Wednesday, January 20, 2010

The Empty Cradle



When official court painter Élisabeth Vigée-Le Brun painted this 1787, two years before the French Revolution erupted in full force, her intention was to show Queen Marie Antoinette as a motherly, well-respcted model lady, surrounded by her docile and equally-lovely children: her eldest daughter Marie Thérèse (Madame Royale) gazes up adoringly at her mother; youngest son Louis Charles nestles in her lap; while the Dauphin Louis Joseph is seen lifting up the cover of a cradle to show... an empty bed of white sheets.
The infant meant to be shown inside the cradle was Princess Sophie Hélène Béatrice, also known as Madame Sophie. When Vigée-Le Brun began painting this portrait, Madame Sophie was almost one year old.

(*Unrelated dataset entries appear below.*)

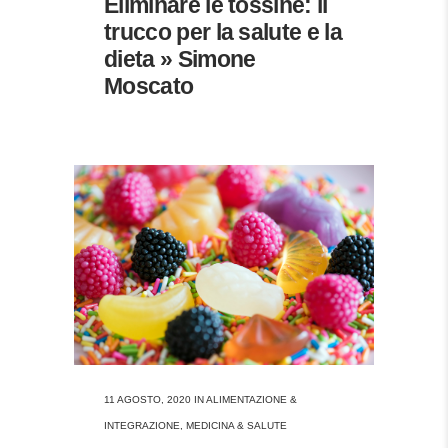
Eliminare le tossine: il
trucco per la salute e la
dieta » Simone
Moscato
11 AGOSTO, 2020
IN
ALIMENTAZIONE &
INTEGRAZIONE
,
MEDICINA & SALUTE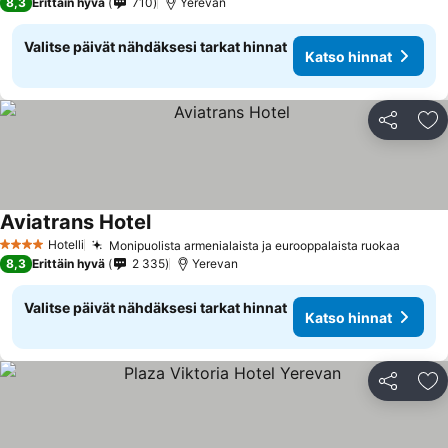
8,3
Erittäin hyvä
710
Yerevan
Valitse päivät nähdäksesi tarkat hinnat
Katso hinnat
Jaa
Li
Aviatrans Hotel
Katso hinnat
Hotelli
Monipuolista armenialaista ja eurooppalaista ruokaa
Katso 
4 Tähtiluokitus
8,3
Erittäin hyvä
2 335
Yerevan
Valitse päivät nähdäksesi tarkat hinnat
Katso hinnat
Jaa
Li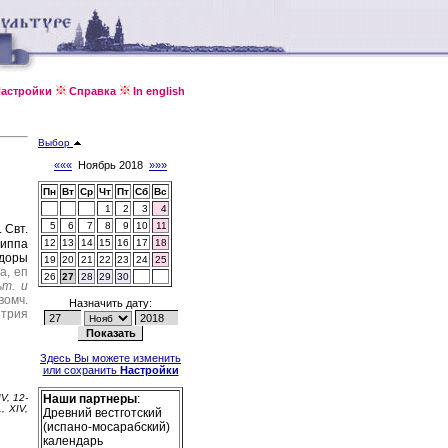
астройки
Справка
In english
Выбор
«««
Ноябрь 2018
»»»
Пн
Вт
Ср
Чт
Пт
Сб
Вс
1
2
3
4
5
6
7
8
9
10
11
).
Свт.
иппа
12
13
14
15
16
17
18
одоры
19
20
21
22
23
24
25
а, еп
26
27
28
29
30
ьт. и
вомч.
Назначить дату:
итрия
Здесь Вы можете изменить
или сохранить
Настройки
IV, 12-
Наши партнеры
:
, XIV,
Древний вестготский
(испано-мосарабский)
календарь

However, Madame Sophie died before Vigée- Le Brun finished painting, and thus Louis Joseph lifts the cover off an empty cradle. 


(There's a metaphor in this story somewhere for the doomed fate of the Royal Family!)


Devastated by her loss, Marie Antoinette brushed off consolation from her brother-in-law, saying, "Don't forget that she would have been my friend."
The Dauphin  (Crown Prince) Louis Joseph died two years after this painting was completed, in the chaos of the Estates-General fiasco in 1789.